The Synthesis of Yoga, pp. 138-39

There are two stages, you see. One may rise beyond the mind into a certain domain, then beyond that domain pass into yet another which is the origin of all things. This implies two successive stages.

Sweet Mother, now that the Supermind has descended, why can't one pass from the rational mind directly to the Supermind?

Who said that one can't?

Sri Aurobindo is describing here what was to be done to enter into contact with the Supermind and prepare the ground for its manifestation; but now that it has entered the earth-atmosphere, I don't see why a single, precise procedure should be inflicted upon it in its manifestation. If it chooses to directly illuminate an instrument which it finds suitable or ready or adaptable, I don't see why it should not do so.
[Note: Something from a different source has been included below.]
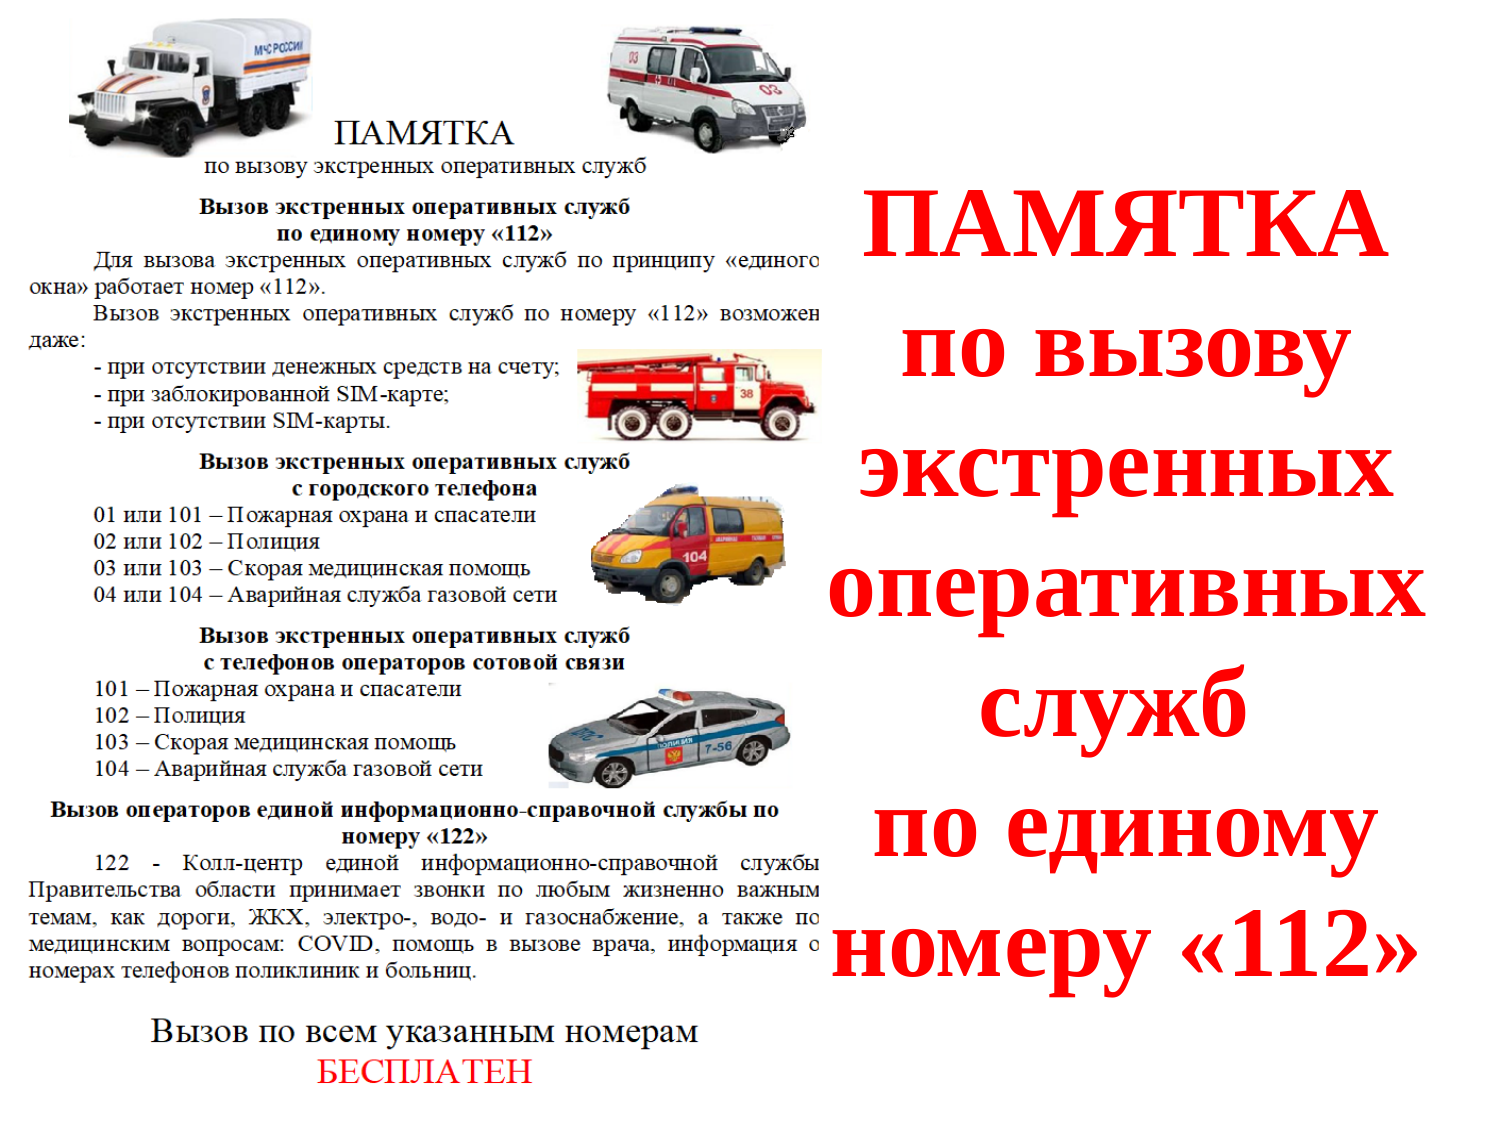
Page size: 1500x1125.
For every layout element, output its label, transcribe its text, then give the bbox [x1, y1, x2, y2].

picture [0, 0, 857, 1125]
text_box ПАМЯТКА по вызову экстренных оперативных служб по единому номеру «112» [860, 149, 1456, 1004]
And I repeat this: who has said that it cannot be otherwise? Nobody. What Sri Aurobindo has described here is quite another thing and, indeed, this is what did happen. It was the preparation necessary for the manifestation to take place. But now I don't see why or on what basis a particular process should be imposed upon the supramental action and why it should not have the freedom to choose its own means.

I think that all possibilities are predictable and that all sincere aspiration and complete consecration will have a response, and that the processes, means, transitions, transformations will be innumerable in nature--not at all that things will happen only in a particular way and not otherwise.
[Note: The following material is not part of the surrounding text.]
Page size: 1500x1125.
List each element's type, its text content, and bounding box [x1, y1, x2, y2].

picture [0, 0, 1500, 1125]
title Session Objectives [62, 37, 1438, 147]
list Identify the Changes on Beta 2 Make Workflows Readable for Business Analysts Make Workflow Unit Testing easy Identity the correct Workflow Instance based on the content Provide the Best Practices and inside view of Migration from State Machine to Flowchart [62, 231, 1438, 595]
In fact, anything, everything that is ready to receive even a particle or a particular aspect of the supramental consciousness and light must automatically receive it. And the effects of this consciousness and light will be innumerable, for they will certainly be adapted to the possibilities, the capacity of each one according to the sincerity of his aspiration.

The more total the consecration and the intenser the aspiration, the more integral and intense can be the result. But the effect of the supramental action will be countless in its manifestations--multiple, innumerable, infinitely varied, not necessarily following a precise line which is the same for all. That is impossible. For it is contrary to the very nature of the supramental consciousness.

The very quality of the atmosphere has changed.

The consequences are bound to be infinitely varied, but perceptible. That is to say, it will be possible to distinguish the consequences of ordinary movements from the consequences of the supramental action, for these will have a particular nature, a special character.

But that does not mean that anybody at all, at any moment and in any way, is suddenly going to become a supramental genius. That is not to be expected.

I was going to say, if one only noticed that one was a little less stupid than before, that would already be something!